Groupe culte (mais influent – ce ne sont pas les Wendy Darlings qui prétendront le contraire) des années charnières 1970 et 1980, le trio féminin Dolly Mixture compile aujourd’hui ses sessions pour la BBC sur vinyle, disponible sur le site officiel du groupe. L’occasion est donc trop belle pour ne pas revenir sur la parution du coffret CD paru en 2010, Everything & More…
De nos jours, c’est entré dans les mœurs : voir des jeunes femmes s’époumoner sur des mélodies à la fragilité assumée, tenir le bon tempo, plaquer l’accord parfait fait partie du lot quotidien – et on ne s’en plaindra pas. Elles sont même une ribambelle, ces filles qui voient la vie en rock, dans des formations intégralement féminines ou têtes pensantes de groupes mixtes. Elles composent, toisent, chantent, jouent leur répertoire de pop songs vitaminées, où se bousculent l’ingénuité de la scène C86, la sensualité de la soul et l’assurance de songwriters convaincus de leurs talents. Alors, quand les Dum Dum Girls et les Vivian Girls, Best Coast ou Air Waves tiennent le haut du pavé, déchargent leur électricité sur les ondes et les scènes du monde entier, il n’y a pratiquement plus personne pour ouvrir grands les yeux et rester estomaqués. Mais ça n’a pas toujours été le cas.
En Angleterre, alors que le punk a essayé les mois précédents de faire le grand ménage, 1978 est l’année de tous les dangers. Ou presque. Il est temps pour les révoltés d’hier de prouver qu’ils sont capables de s’inscrire dans la durée… Lorsque certains sont déjà en passe d’imploser, d’autres ont trouvé leur second souffle, tandis que la nouvelle génération se bouscule au portillon et s’essaye parfois à un nouvel idiome, travestissant les genres pour stimuler une liberté inédite. C’est à cette époque que Dolly Mixture voit le jour, dans la bourgade cossue de Cambridge. Soient deux copines de classe, Debsey Wykes, bassiste apprentie, et Hester Smith, batteuse pas trop aguerrie, rejointe par la benjamine Rachel Bor, guitariste de quinze ans et petite sœur d’un membre des gloires punk locales, The Users. À l’époque, si les présences féminines dans un monde si machiste commencent à se multiplier, ces femmes évoluent dans un registre provoquant ou agressif (histoire peut-être de montrer qu’elles aussi en ont), à l’instar de Siouxsie Sioux, des Slits ou de la petite Poly Styrene de X-Ray Spex.

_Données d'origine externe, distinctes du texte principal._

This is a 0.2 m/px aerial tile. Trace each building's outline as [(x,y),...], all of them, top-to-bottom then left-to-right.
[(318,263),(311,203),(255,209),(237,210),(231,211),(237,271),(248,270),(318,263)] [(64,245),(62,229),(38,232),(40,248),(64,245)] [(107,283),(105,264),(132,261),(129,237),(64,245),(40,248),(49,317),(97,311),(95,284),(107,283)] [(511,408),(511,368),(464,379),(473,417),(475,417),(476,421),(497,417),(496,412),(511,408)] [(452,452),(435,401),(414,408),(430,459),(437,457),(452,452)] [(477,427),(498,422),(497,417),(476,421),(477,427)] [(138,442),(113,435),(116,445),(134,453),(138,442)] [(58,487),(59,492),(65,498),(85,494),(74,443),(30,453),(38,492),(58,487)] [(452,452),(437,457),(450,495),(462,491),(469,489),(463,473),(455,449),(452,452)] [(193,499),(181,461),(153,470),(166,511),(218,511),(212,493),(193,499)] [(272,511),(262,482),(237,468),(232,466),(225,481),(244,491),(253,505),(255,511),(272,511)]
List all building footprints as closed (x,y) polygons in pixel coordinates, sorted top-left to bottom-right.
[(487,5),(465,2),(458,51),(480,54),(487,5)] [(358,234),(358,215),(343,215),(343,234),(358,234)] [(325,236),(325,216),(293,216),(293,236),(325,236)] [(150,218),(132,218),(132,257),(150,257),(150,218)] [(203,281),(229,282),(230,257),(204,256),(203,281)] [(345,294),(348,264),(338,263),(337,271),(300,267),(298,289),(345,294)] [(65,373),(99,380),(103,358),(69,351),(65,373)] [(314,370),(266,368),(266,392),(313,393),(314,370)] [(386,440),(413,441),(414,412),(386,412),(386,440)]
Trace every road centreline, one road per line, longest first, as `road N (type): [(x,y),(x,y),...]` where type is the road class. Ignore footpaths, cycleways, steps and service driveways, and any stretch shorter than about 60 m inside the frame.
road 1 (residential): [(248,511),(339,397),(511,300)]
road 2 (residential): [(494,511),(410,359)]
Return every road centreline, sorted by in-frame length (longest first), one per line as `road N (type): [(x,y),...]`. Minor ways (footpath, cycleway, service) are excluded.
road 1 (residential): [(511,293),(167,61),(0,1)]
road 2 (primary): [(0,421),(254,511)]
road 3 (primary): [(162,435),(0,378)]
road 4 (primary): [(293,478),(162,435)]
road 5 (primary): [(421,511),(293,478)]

Avec leur nom évoquant chez tout gamin britannique normalement constitué ces grandes boîtes de bonbons mous, multicolores et aux multiples saveurs, les demoiselles affichent avec aplomb leurs inclinations et ambitions artistiques. Ce que confirme un look vintage et délicieusement passéiste, où des robes cintrées à pois ou avec des imprimés de fleurs, embellies de couleurs pastel, tiennent souvent le premier rôle. Auteures et compositrices espiègles, elles ont en outre décidé d’évoquer leur quotidien. Un quotidien guidé par cette insouciance liée à un âge où la simple acquisition d’un vêtement, d’un disque ou la naissance (et la fin) de bluettes amoureuses viennent bouleverser toute une vie, rythmée par une pop décomplexée et radieuse. Pour résumer, on pourrait dire que ces jeunes femmes ont choisi pour mètres étalons les girl groups des sixties (et leur cohorte de songwriters) et des contemporains du nom de The Undertones ou The Jam.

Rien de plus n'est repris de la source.